O porta-aviões São Paulo tem 266 metros de comprimento. Seu armamento era composto de três lançadores duplos de mísseis e metralhadoras de grosso calibre. O amianto era usado como isolante térmico e acústico, para reduzir o barulho da decolagem das aeronaves para a tripulação.

Ao confirmar a decisão de afundar, o Ministério da Defesa disse que, diante da "deterioração das condições de flutuabilidade" e da "inevitabilidade de afundamento espontâneo", não seria possível adotar outra conduta "que não o alijamento do casco".

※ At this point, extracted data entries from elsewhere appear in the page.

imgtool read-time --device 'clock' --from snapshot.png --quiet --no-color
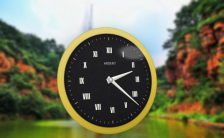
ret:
2:22
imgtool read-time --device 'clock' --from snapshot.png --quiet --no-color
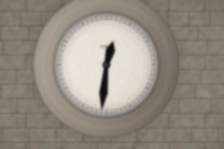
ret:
12:31
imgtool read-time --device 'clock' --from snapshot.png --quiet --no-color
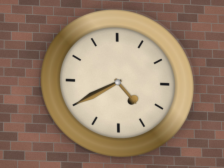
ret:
4:40
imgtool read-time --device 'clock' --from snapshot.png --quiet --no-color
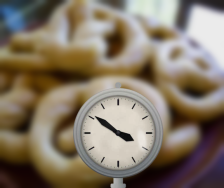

No recurso, a Procuradoria alega que "a decisão judicial proferida em primeiro grau não apresenta evidências técnico-científicas de que o afundamento de outros navios construídos até 2011 (caso do porta-aviões São Paulo), igualmente com grande quantidade de amianto, não tenha comprometido o meio ambiente". O MPF argumenta ainda que "o desconhecimento da extensão do dano ao patrimônio ambiental é circunstância que impõe a adoção da medida de cautela, e não o contrário".

A ação foi motivada pela notícia de que o afundamento da embarcação estava programado para quarta-feira (1º), o que terminou não ocorrendo até o momento. O objetivo do MPF, conforme consta no processo, é evitar que o afundamento cause "dano irreparável ao meio ambiente marinho, à saúde pública da população e consequências sanitárias irreversíveis".

Na ação, o MPF requer ainda que o Ministério da Defesa promova estudos técnicos para a adequada destinação do casco, mediante descarte, sem riscos ao meio ambiente e à saúde pública, ou pela venda do ex-navio a alguma empresa com condições para fazer os reparos necessários ao descarte seguro.

A proposta do grupo saudita pelo caso foi feita na última segunda-feira (30), após a Folha de S.Paulo revelar que a Marinha planejava afundar a embarcação diante do avançado grau de degradação do antigo aeródromo.

Os sauditas haviam oferecido um valor três vezes maior que o feito pelo estaleiro turco Sök Denizcilik and Ticaret Limited. A companhia chegou a assinar o contrato de aquisição com a Marinha, mas decidiu devolver o porta-aviões após a Turquia vetar a entrada da embarcação em seu território.

Nesta quarta-feira (1º), o Ministério da Defesa, a Marinha e a AGU (Advocacia-Geral da União) emitiram uma nota conjunta para informar que o trem de reboque do casco "foi direcionado para área marítima mais afastada, dentro das Águas Jurisdicionais Brasileiras (AJB), a 350 km da costa brasileira e com profundidade aproximada de 5 mil metros".

Inutilizado há décadas, o navio passou por um desmanche na França. Na década de 1990, ele chegou a passar por um processo que retirou 55 toneladas do produto tóxico.

O porta-aviões foi vendido pela Marinha ao estaleiro turco especializado em desmanche de navios. O veículo deixou o Brasil no dia 4 de agosto, em viagem que gerou protestos pelo mundo e foi monitorada em tempo real pelo Greenpeace.

A Marinha diz que, após a decisão de desmobilizar o porta-aviões, optou pela venda do casco para "desmanche verde", um processo de reciclagem segura para o qual o estaleiro turco Sök é credenciado e certificado.

Mas, diante de denúncias sobre a exportação ilegal de amianto, o governo turco revogou autorização para entrada da embarcação no dia 26 de agosto, quando o navio se aproximava do Estreito de Gilbraltar, em viagem feita com o auxílio de um rebocador.

Análises feitas pela ONG Shipbreaking em um porta-aviões gêmeo ao São Paulo identificou 760 toneladas de amianto na embarcação. Diante disso, a organização passou a questionar se, de fato, o casco enviado pelo Brasil teria as 10 toneladas da substância tóxica como previsto no inventário.

O Ibama (Instituto Brasileiro do Meio Ambiente e Recursos Naturais Renováveis) suspendeu a licença de exportação e determinou o retorno do navio ao Brasil.